◆ **Source material**
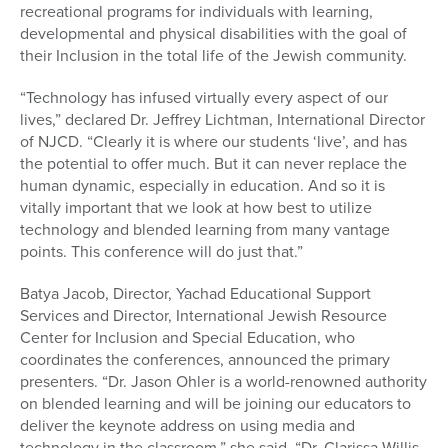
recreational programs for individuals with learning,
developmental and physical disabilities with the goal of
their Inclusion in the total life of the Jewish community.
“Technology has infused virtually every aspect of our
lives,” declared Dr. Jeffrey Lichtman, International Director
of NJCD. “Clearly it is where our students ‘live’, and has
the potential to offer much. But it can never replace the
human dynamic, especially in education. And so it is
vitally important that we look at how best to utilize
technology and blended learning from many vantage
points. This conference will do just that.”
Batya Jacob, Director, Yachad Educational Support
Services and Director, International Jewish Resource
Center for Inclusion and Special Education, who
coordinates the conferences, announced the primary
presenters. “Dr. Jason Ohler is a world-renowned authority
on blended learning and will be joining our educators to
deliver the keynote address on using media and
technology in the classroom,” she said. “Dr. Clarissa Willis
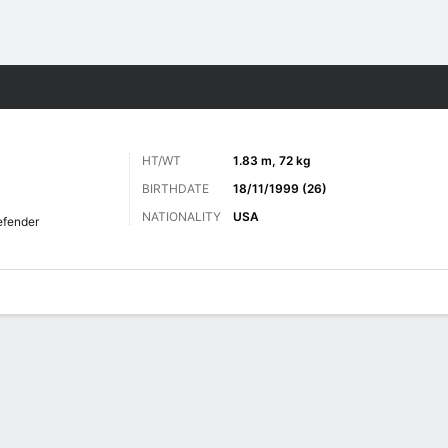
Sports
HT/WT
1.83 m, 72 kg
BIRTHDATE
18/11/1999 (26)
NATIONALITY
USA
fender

◆ **Task description**
All lines above from the line with "aspect of our" through the line with "Batya Jacob, Director, Yachad", both included, are to be set down exactly, with nothing else.

◆ **Response box**
“Technology has infused virtually every aspect of our
lives,” declared Dr. Jeffrey Lichtman, International Director
of NJCD. “Clearly it is where our students ‘live’, and has
the potential to offer much. But it can never replace the
human dynamic, especially in education. And so it is
vitally important that we look at how best to utilize
technology and blended learning from many vantage
points. This conference will do just that.”
Batya Jacob, Director, Yachad Educational Support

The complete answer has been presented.